Rewrite the listing from its first line through the line containing "Web stranica", replacing "Turismo" with "Viaggi" and leaving everything else unchanged.

------

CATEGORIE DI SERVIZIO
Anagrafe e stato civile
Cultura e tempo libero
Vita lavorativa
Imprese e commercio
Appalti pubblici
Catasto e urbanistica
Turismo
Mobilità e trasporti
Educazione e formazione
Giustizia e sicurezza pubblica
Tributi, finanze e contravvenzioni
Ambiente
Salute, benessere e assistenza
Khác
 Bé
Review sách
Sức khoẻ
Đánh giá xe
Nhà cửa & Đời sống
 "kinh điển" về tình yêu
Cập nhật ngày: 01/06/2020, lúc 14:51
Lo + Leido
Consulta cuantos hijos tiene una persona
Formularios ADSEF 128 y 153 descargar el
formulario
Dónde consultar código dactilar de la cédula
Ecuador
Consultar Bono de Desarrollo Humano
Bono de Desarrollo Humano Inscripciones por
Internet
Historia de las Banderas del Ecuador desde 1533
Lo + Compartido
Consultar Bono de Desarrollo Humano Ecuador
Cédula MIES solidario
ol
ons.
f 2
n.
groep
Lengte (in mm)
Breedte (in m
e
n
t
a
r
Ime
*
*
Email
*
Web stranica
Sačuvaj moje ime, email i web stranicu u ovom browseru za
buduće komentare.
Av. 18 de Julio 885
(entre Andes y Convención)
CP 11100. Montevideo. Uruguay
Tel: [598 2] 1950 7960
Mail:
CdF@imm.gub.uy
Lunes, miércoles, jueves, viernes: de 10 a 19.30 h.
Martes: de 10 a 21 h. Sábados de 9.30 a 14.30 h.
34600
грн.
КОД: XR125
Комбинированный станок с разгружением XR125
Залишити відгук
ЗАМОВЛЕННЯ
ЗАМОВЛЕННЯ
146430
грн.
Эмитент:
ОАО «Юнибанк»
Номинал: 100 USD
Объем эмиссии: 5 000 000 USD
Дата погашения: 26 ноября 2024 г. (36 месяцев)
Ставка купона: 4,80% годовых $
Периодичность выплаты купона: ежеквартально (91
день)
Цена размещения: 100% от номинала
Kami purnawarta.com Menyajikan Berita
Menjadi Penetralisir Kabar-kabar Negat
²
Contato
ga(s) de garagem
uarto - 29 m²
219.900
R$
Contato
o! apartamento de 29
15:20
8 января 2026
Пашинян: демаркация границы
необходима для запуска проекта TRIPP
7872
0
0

------

▸ **Answer for the task**:
CATEGORIE DI SERVIZIO
Anagrafe e stato civile
Cultura e tempo libero
Vita lavorativa
Imprese e commercio
Appalti pubblici
Catasto e urbanistica
Viaggi
Mobilità e trasporti
Educazione e formazione
Giustizia e sicurezza pubblica
Tributi, finanze e contravvenzioni
Ambiente
Salute, benessere e assistenza
Khác
 Bé
Review sách
Sức khoẻ
Đánh giá xe
Nhà cửa & Đời sống
 "kinh điển" về tình yêu
Cập nhật ngày: 01/06/2020, lúc 14:51
Lo + Leido
Consulta cuantos hijos tiene una persona
Formularios ADSEF 128 y 153 descargar el
formulario
Dónde consultar código dactilar de la cédula
Ecuador
Consultar Bono de Desarrollo Humano
Bono de Desarrollo Humano Inscripciones por
Internet
Historia de las Banderas del Ecuador desde 1533
Lo + Compartido
Consultar Bono de Desarrollo Humano Ecuador
Cédula MIES solidario
ol
ons.
f 2
n.
groep
Lengte (in mm)
Breedte (in m
e
n
t
a
r
Ime
*
*
Email
*
Web stranica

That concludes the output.